You built a Foundation Models feature. It tagged books perfectly in Xcode Previews. Then a real user wrote a three-sentence review with a typo and it generated eleven tags about nothing. This is the core problem with shipping AI features in 2026: your existing tests were never designed for this, and most developers are solving it with hope.
Apple disagrees with that approach. At WWDC26, the company introduced the Evaluations framework—a first-party Swift framework built specifically to measure the quality of generative AI features in iOS and macOS apps. It ships with Xcode 27, integrates natively with Swift Testing, and targets the gap between “it works in the demo” and “it works for real users.”
The Problem With Testing LLMs Like You Test Everything Else
Traditional unit tests assume determinism. LLMs are probabilistic—the same prompt produces different outputs on different runs, by design. XCTest's assertEqual will fail on valid but differently-worded responses and pass when an incorrect output happens to match a cached expectation. Around 40% of organizations deploying LLM-powered apps hit significant quality regressions within 90 days of launch. Most engineering teams ship their AI features with less test coverage than their login forms.
The Evaluations framework treats AI feature quality as something you measure statistically rather than assert exactly—more like performance benchmarking than unit testing. Run your feature against a dataset of 20 to 30 samples, aggregate pass rates and scores across all of them, and track whether your metrics improve as you iterate on your prompts.
Five Components, One Evaluation
The core API is built around five building blocks that compose into an Evaluation struct. The subject is the code under test. The dataset is an array of ModelSample instances, each carrying an input and optionally an expected output. The Metric defines what you are measuring—tag count, word length, sentiment label. The Evaluator turns a generated output into a pass or fail verdict. And aggregateMetrics rolls everything up into summary statistics across your full dataset.
The WWDC26 demo uses a BookTracker app where BookTaggingService automatically tags books from written reviews. A TagCount metric passes if the generated tags array has between three and eight items. That first useful evaluation takes roughly fifteen lines of Swift and runs inside Xcode's standard test report UI. Pair it with the Foundation Models @Guide macro on your @Generable type—which embeds count-range instructions directly in the output schema—and you have both the enforcement mechanism and the measurement tool in one workflow.

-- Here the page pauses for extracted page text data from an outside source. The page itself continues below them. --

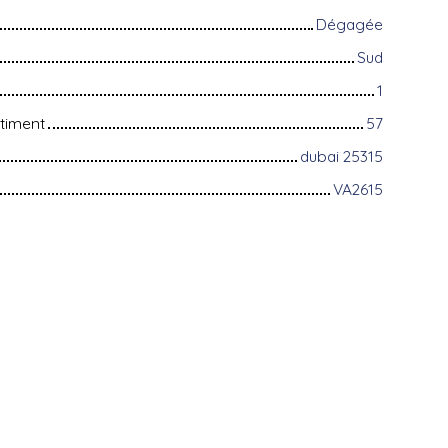
Dégagée
Sud
1
timent
57
dubai 25315
VA2615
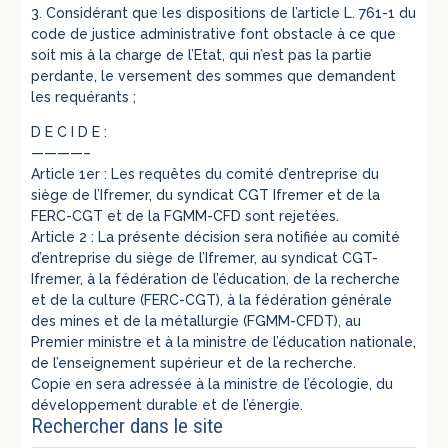
3. Considérant que les dispositions de l’article L. 761-1 du
code de justice administrative font obstacle à ce que
soit mis à la charge de l’Etat, qui n’est pas la partie
perdante, le versement des sommes que demandent
les requérants ;
D E C I D E :
————–
Article 1er : Les requêtes du comité d’entreprise du
siège de l’Ifremer, du syndicat CGT Ifremer et de la
FERC-CGT et de la FGMM-CFD sont rejetées.
Article 2 : La présente décision sera notifiée au comité
d’entreprise du siège de l’Ifremer, au syndicat CGT-
Ifremer, à la fédération de l’éducation, de la recherche
et de la culture (FERC-CGT), à la fédération générale
des mines et de la métallurgie (FGMM-CFDT), au
Premier ministre et à la ministre de l’éducation nationale,
de l’enseignement supérieur et de la recherche.
Copie en sera adressée à la ministre de l’écologie, du
développement durable et de l’énergie.
Rechercher dans le site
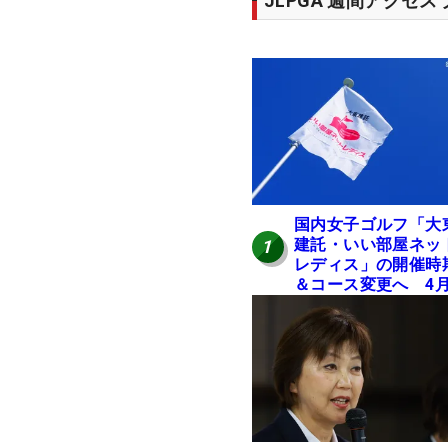
JLPGA 週間アクセ
国内女子ゴルフ「大
建託・いい部屋ネッ
1
レディス」の開催時
＆コース変更へ 4
岐阜で開催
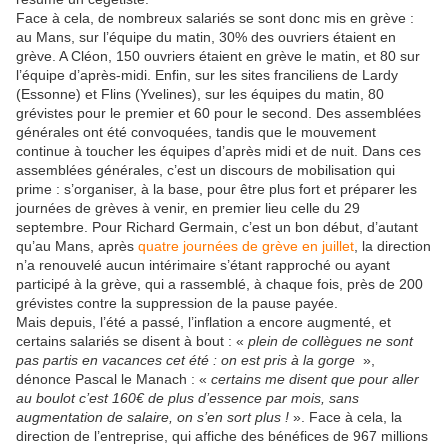
Face à cela, de nombreux salariés se sont donc mis en grève :
au Mans, sur l’équipe du matin, 30% des ouvriers étaient en
grève. A Cléon, 150 ouvriers étaient en grève le matin, et 80 sur
l’équipe d’après-midi. Enfin, sur les sites franciliens de Lardy
(Essonne) et Flins (Yvelines), sur les équipes du matin, 80
grévistes pour le premier et 60 pour le second. Des assemblées
générales ont été convoquées, tandis que le mouvement
continue à toucher les équipes d’après midi et de nuit. Dans ces
assemblées générales, c’est un discours de mobilisation qui
prime : s’organiser, à la base, pour être plus fort et préparer les
journées de grèves à venir, en premier lieu celle du 29
septembre. Pour Richard Germain, c’est un bon début, d’autant
qu’au Mans, après
quatre journées de grève en juillet
, la direction
n’a renouvelé aucun intérimaire s’étant rapproché ou ayant
participé à la grève, qui a rassemblé, à chaque fois, près de 200
grévistes contre la suppression de la pause payée.
Mais depuis, l’été a passé, l’inflation a encore augmenté, et
certains salariés se disent à bout : «
plein de collègues ne sont
pas partis en vacances cet été : on est pris à la gorge
»,
dénonce Pascal le Manach : «
certains me disent que pour aller
au boulot c’est 160€ de plus d’essence par mois, sans
augmentation de salaire, on s’en sort plus !
». Face à cela, la
direction de l’entreprise, qui affiche des bénéfices de 967 millions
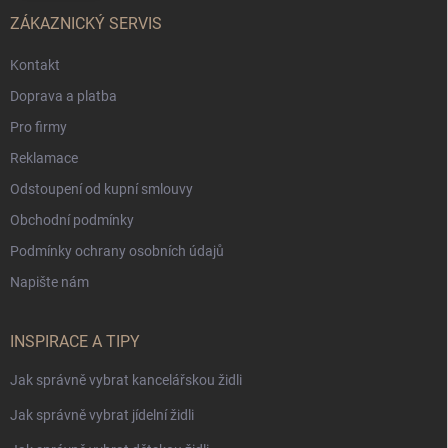
ZÁKAZNICKÝ SERVIS
Kontakt
Doprava a platba
Pro firmy
Reklamace
Odstoupení od kupní smlouvy
Obchodní podmínky
Podmínky ochrany osobních údajů
Napište nám
INSPIRACE A TIPY
Jak správně vybrat kancelářskou židli
Jak správně vybrat jídelní židli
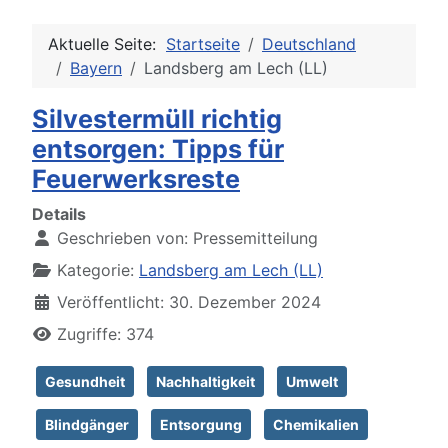
Aktuelle Seite:
Startseite
Deutschland
Bayern
Landsberg am Lech (LL)
Silvestermüll richtig
entsorgen: Tipps für
Feuerwerksreste
Details
Geschrieben von:
Pressemitteilung
Kategorie:
Landsberg am Lech (LL)
Veröffentlicht: 30. Dezember 2024
Zugriffe: 374
Gesundheit
Nachhaltigkeit
Umwelt
Blindgänger
Entsorgung
Chemikalien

struct TagEvaluation: Evaluation {
typealias Subject = BookTaggingService
var subject: BookTaggingService { BookTaggingService() }
var dataset: [ModelSample<String, BookTags>] {
[
ModelSample(input: "A gripping dystopian novel set in 2047..."),
ModelSample(input: "A beginner's guide to sourdough baking...")
]
}
func evaluator(for sample: ModelSample<String, BookTags>) -> some Evaluator<BookTags> {
TagCountEvaluator() // Pass if tags.count is between 3 and 8
}
}
ModelJudgeEvaluator: When Pass/Fail Is Not Enough
Counting tags tells you something. It does not tell you whether the tags are any good. For qualitative evaluation, the framework ships ModelJudgeEvaluator—a second, more capable model (Apple's Private Cloud Compute or any model via the LanguageModel Protocol) that reads your feature's output and scores it on dimensions you define.
Split quality into distinct ScoreDimensions rather than a single axis. Apple's example uses Relevance (is this tag accurate to the content?) and Usefulness (is this tag helpful for browsing?). Use an even-numbered scale—1 to 4, not 1 to 5—to force a non-neutral judgment. The real value is not the scores but the rationales the judge generates: “tag 'dystopian' is present but 'near-future thriller' is missing” is a prompt improvement instruction, not just a number. Relevance failures and Usefulness failures have different root causes, and splitting the dimensions surfaces that directly.
The Hill-Climbing Loop
Evaluations only matter if they drive change. WWDC26 Session 335 formalizes the iteration pattern Apple calls hill-climbing: run evals, read the rationale output, identify the dominant failure pattern, adjust the prompt or @Guide instructions, re-run, check whether the aggregate metric moved. Repeat until you hit your quality target. This replaces the “run it in Simulator, squint at the output, ship it” workflow that most AI feature development currently follows.
For agentic features that call tools, Session 299 extends this with ToolCallEvaluator. Define trajectory expectations—which tools should be called and in what order for a given prompt—and the evaluator captures the full structured transcript against those expectations. The framework can also generate synthetic evaluation data from a small seed dataset, which matters because collecting 200 diverse samples by hand is not realistic.
What Apple Just Signaled
No other platform vendor ships a first-party LLM evaluation framework baked into the IDE. Apple is treating AI feature testing as a first-class practice, not an afterthought for third-party tooling to solve. If you are building with Foundation Models today and running zero evaluations, you now have no excuse—the tooling is in Xcode 27, three WWDC26 sessions walk through the full workflow, and the dataset you need is smaller than you think. Start with the BookTracker sample project, adapt the evaluation to your own feature, and get a measurable pass rate before you merge.